Task statement — The records that follow must be transcribed in full, without any change.

Given records —

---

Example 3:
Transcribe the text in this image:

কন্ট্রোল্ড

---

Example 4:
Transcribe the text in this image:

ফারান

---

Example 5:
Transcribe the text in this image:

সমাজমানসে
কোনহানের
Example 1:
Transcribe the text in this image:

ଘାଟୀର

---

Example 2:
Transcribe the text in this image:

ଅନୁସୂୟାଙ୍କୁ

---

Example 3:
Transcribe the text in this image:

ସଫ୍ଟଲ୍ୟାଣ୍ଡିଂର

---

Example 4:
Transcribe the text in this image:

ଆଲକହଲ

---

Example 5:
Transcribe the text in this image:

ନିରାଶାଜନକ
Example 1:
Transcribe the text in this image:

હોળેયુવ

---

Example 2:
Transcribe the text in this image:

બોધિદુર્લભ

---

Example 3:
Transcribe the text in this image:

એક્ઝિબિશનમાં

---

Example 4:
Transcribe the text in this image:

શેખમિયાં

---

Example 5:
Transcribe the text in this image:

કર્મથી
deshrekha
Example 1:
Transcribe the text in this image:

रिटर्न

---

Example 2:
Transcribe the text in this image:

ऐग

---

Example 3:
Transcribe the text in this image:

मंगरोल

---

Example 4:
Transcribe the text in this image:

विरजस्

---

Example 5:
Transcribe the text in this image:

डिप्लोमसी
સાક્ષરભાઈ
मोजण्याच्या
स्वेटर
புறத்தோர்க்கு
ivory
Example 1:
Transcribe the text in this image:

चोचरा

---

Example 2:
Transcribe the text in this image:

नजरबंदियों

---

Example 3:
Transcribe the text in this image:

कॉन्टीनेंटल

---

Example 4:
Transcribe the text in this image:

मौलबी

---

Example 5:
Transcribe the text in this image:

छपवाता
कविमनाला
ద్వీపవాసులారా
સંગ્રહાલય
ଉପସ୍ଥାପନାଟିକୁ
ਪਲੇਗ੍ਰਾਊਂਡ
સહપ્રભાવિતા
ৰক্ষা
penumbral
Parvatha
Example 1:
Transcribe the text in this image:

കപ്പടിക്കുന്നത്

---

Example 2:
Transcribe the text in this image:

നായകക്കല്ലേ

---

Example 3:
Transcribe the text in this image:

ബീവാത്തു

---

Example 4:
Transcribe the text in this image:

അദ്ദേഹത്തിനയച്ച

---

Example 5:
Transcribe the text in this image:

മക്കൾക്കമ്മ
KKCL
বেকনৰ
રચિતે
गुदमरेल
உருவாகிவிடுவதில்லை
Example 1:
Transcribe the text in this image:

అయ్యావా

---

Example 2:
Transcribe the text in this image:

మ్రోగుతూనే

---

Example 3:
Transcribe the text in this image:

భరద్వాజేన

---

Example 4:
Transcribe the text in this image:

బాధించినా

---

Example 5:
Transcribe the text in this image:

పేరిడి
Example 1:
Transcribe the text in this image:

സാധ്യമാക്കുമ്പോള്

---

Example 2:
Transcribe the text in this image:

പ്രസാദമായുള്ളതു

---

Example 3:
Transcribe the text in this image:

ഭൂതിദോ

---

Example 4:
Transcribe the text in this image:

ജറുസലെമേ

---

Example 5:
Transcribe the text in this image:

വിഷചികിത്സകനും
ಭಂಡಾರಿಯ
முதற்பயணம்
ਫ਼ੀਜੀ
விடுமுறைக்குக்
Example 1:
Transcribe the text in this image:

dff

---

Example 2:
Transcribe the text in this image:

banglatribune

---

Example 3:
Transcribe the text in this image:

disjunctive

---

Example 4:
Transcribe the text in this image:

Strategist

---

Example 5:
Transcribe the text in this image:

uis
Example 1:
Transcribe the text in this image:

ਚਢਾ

Output below —
---

Example 3:
Transcribe the text in this image:

কন্ট্রোল্ড

---

Example 4:
Transcribe the text in this image:

ফারান

---

Example 5:
Transcribe the text in this image:

সমাজমানসে
কোনহানের
Example 1:
Transcribe the text in this image:

ଘାଟୀର

---

Example 2:
Transcribe the text in this image:

ଅନୁସୂୟାଙ୍କୁ

---

Example 3:
Transcribe the text in this image:

ସଫ୍ଟଲ୍ୟାଣ୍ଡିଂର

---

Example 4:
Transcribe the text in this image:

ଆଲକହଲ

---

Example 5:
Transcribe the text in this image:

ନିରାଶାଜନକ
Example 1:
Transcribe the text in this image:

હોળેયુવ

---

Example 2:
Transcribe the text in this image:

બોધિદુર્લભ

---

Example 3:
Transcribe the text in this image:

એક્ઝિબિશનમાં

---

Example 4:
Transcribe the text in this image:

શેખમિયાં

---

Example 5:
Transcribe the text in this image:

કર્મથી
deshrekha
Example 1:
Transcribe the text in this image:

रिटर्न

---

Example 2:
Transcribe the text in this image:

ऐग

---

Example 3:
Transcribe the text in this image:

मंगरोल

---

Example 4:
Transcribe the text in this image:

विरजस्

---

Example 5:
Transcribe the text in this image:

डिप्लोमसी
સાક્ષરભાઈ
मोजण्याच्या
स्वेटर
புறத்தோர்க்கு
ivory
Example 1:
Transcribe the text in this image:

चोचरा

---

Example 2:
Transcribe the text in this image:

नजरबंदियों

---

Example 3:
Transcribe the text in this image:

कॉन्टीनेंटल

---

Example 4:
Transcribe the text in this image:

मौलबी

---

Example 5:
Transcribe the text in this image:

छपवाता
कविमनाला
ద్వీపవాసులారా
સંગ્રહાલય
ଉପସ୍ଥାପନାଟିକୁ
ਪਲੇਗ੍ਰਾਊਂਡ
સહપ્રભાવિતા
ৰক্ষা
penumbral
Parvatha
Example 1:
Transcribe the text in this image:

കപ്പടിക്കുന്നത്

---

Example 2:
Transcribe the text in this image:

നായകക്കല്ലേ

---

Example 3:
Transcribe the text in this image:

ബീവാത്തു

---

Example 4:
Transcribe the text in this image:

അദ്ദേഹത്തിനയച്ച

---

Example 5:
Transcribe the text in this image:

മക്കൾക്കമ്മ
KKCL
বেকনৰ
રચિતે
गुदमरेल
உருவாகிவிடுவதில்லை
Example 1:
Transcribe the text in this image:

అయ్యావా

---

Example 2:
Transcribe the text in this image:

మ్రోగుతూనే

---

Example 3:
Transcribe the text in this image:

భరద్వాజేన

---

Example 4:
Transcribe the text in this image:

బాధించినా

---

Example 5:
Transcribe the text in this image:

పేరిడి
Example 1:
Transcribe the text in this image:

സാധ്യമാക്കുമ്പോള്

---

Example 2:
Transcribe the text in this image:

പ്രസാദമായുള്ളതു

---

Example 3:
Transcribe the text in this image:

ഭൂതിദോ

---

Example 4:
Transcribe the text in this image:

ജറുസലെമേ

---

Example 5:
Transcribe the text in this image:

വിഷചികിത്സകനും
ಭಂಡಾರಿಯ
முதற்பயணம்
ਫ਼ੀਜੀ
விடுமுறைக்குக்
Example 1:
Transcribe the text in this image:

dff

---

Example 2:
Transcribe the text in this image:

banglatribune

---

Example 3:
Transcribe the text in this image:

disjunctive

---

Example 4:
Transcribe the text in this image:

Strategist

---

Example 5:
Transcribe the text in this image:

uis
Example 1:
Transcribe the text in this image:

ਚਢਾ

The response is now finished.